Fabian G. Williams

Principal Product Manager, Microsoft Subscribe to my YouTube.

Sense Before Act: Four Artifacts Every Agent Iteration Must Produce Before It Decides

The matched observation-side discipline to announce-intent-before-action. Four small artifacts (Sensor Roll Call, Conflict Receipt, Gap Map, Cross-Source Dedup) the agent must emit before any decision. Currently running on a real fleet at MACONA; the receipts are public.

May 26, 2026

Fabian Williams

12-Minute Read

The per-iteration arc: four stages (Observe / Announce / Act / Verify) with four required artifacts under Observe. The artifacts are Sensor Roll Call, Conflict Receipt, Gap Map, Cross-Source Dedup.

By the end of this post you will know what every iteration of every production agent must produce BEFORE it decides anything: four small artifacts that catch the failures sharper prompts cannot prevent. You will know why “tell the model to be careful” never worked as a defense, and why the only durable fix is structural. And you will know what the discipline looks like in code, because we have been running it at MACONA for months and the receipts are public.

The discipline most agent vendors do not ship

There is a failure mode in production agent fleets that no model upgrade fixes and no prompt instruction prevents. It looks like this:

An agent reads from five sources of state.

(Collected data)
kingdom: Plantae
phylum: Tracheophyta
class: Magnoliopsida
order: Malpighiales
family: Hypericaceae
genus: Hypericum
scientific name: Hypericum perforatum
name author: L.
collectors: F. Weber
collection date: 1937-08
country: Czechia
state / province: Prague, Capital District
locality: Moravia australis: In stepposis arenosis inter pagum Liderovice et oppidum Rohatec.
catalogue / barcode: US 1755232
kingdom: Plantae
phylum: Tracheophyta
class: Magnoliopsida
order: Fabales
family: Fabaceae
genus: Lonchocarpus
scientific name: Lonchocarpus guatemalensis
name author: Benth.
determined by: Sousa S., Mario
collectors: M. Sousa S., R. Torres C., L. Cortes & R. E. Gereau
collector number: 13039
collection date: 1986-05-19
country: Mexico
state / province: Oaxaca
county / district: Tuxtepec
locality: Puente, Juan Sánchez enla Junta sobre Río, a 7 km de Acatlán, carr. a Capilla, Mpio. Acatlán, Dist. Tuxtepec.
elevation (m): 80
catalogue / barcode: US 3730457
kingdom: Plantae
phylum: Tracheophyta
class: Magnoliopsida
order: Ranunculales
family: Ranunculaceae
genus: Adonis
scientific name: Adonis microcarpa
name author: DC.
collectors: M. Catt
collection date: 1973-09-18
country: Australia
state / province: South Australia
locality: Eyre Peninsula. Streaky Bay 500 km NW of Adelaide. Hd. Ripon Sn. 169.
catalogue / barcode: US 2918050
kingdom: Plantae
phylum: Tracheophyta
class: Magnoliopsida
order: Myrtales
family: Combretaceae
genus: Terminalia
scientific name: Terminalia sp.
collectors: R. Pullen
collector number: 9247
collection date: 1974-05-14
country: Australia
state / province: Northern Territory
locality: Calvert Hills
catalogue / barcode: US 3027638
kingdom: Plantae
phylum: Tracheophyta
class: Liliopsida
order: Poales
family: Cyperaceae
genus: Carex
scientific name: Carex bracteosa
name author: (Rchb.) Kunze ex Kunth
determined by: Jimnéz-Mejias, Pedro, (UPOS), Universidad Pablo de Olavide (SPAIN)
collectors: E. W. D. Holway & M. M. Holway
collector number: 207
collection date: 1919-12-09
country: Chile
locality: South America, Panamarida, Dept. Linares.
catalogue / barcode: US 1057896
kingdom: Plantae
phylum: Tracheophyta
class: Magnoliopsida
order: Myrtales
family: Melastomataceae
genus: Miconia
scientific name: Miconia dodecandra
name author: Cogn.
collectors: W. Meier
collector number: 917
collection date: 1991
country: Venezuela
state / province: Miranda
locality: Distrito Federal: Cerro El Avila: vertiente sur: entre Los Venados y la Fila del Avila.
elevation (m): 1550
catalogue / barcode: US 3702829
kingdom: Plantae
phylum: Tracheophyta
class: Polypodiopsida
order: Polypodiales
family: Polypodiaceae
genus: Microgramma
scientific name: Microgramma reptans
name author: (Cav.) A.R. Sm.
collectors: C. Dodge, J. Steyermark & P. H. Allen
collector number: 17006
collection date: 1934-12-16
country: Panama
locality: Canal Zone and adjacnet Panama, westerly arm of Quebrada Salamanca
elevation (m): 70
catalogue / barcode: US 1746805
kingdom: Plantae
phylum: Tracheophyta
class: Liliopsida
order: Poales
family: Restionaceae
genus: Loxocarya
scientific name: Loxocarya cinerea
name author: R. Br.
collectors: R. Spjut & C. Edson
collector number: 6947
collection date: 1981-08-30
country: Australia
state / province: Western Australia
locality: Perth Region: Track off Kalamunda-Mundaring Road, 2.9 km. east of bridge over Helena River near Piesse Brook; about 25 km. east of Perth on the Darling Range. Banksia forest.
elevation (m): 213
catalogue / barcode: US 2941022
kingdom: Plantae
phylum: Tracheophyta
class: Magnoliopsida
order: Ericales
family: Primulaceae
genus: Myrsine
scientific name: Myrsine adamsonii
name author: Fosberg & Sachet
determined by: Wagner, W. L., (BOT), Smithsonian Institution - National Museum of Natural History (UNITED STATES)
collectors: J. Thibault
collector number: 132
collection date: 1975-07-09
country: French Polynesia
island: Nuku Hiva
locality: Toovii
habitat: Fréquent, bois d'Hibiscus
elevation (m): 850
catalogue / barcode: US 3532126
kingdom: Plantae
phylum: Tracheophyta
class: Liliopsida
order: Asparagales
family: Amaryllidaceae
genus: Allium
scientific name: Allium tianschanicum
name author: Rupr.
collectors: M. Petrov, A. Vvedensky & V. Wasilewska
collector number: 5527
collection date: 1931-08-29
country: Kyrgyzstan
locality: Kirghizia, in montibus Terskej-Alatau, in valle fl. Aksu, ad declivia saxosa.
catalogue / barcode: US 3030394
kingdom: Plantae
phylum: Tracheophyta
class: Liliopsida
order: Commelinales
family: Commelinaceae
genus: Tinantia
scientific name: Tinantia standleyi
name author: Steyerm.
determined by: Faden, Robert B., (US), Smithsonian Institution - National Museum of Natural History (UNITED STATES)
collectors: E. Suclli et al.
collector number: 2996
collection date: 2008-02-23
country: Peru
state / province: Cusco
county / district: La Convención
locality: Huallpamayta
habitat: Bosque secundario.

What you need to do:
- 1) From the Sense Before Act post, write out the passage starting with "The per-iteration arc: four" and going on through "sources of state.".
- 2) Translate this sentence from the Sense Before Act post into Spanish: "There is a failure mode in production agent fleets that no model upgrade fixes and no prompt instruction prevents."
- 3) Carry on the Sense Before Act post about agent iterations from its last sentence.

The results:
- 1)
The per-iteration arc: four stages (Observe / Announce / Act / Verify) with four required artifacts under Observe. The artifacts are Sensor Roll Call, Conflict Receipt, Gap Map, Cross-Source Dedup.

By the end of this post you will know what every iteration of every production agent must produce BEFORE it decides anything: four small artifacts that catch the failures sharper prompts cannot prevent. You will know why “tell the model to be careful” never worked as a defense, and why the only durable fix is structural. And you will know what the discipline looks like in code, because we have been running it at MACONA for months and the receipts are public.

The discipline most agent vendors do not ship

There is a failure mode in production agent fleets that no model upgrade fixes and no prompt instruction prevents. It looks like this:

An agent reads from five sources of state.

- 2) Hay un modo de fallo en las flotas de agentes en producción que ninguna actualización del modelo corrige y ninguna instrucción en el prompt evita.

- 3)
One source returned an empty list this iteration. The other four returned data.
The agent writes a confident summary that quietly assumes the empty source was empty for a reason, not because the API call timed out.
The summary looks correct. The supervisor approves it. The decision downstream cascades from a fact the agent never actually verified.

Multiply that pattern across multi-hour runs, eight parallel documents, dozens of cron iterations a day, and you do not have a model problem. You have a working-environment problem. The agent is doing exactly what it was asked to do. The error is structural; it was baked into the iteration before the policy stage ran.

The fix is older than software. It is the scientific method, applied at agent runtime. Observe the system. Name what disagrees. Name what is missing. Deduplicate evidence. THEN form a hypothesis. THEN test it. THEN update the model of the world. Centuries-old discipline. The only thing new is that agents now run unsupervised across multiple sources of state, and the operator cannot read four notebooks before every iteration of a loop that fires hourly.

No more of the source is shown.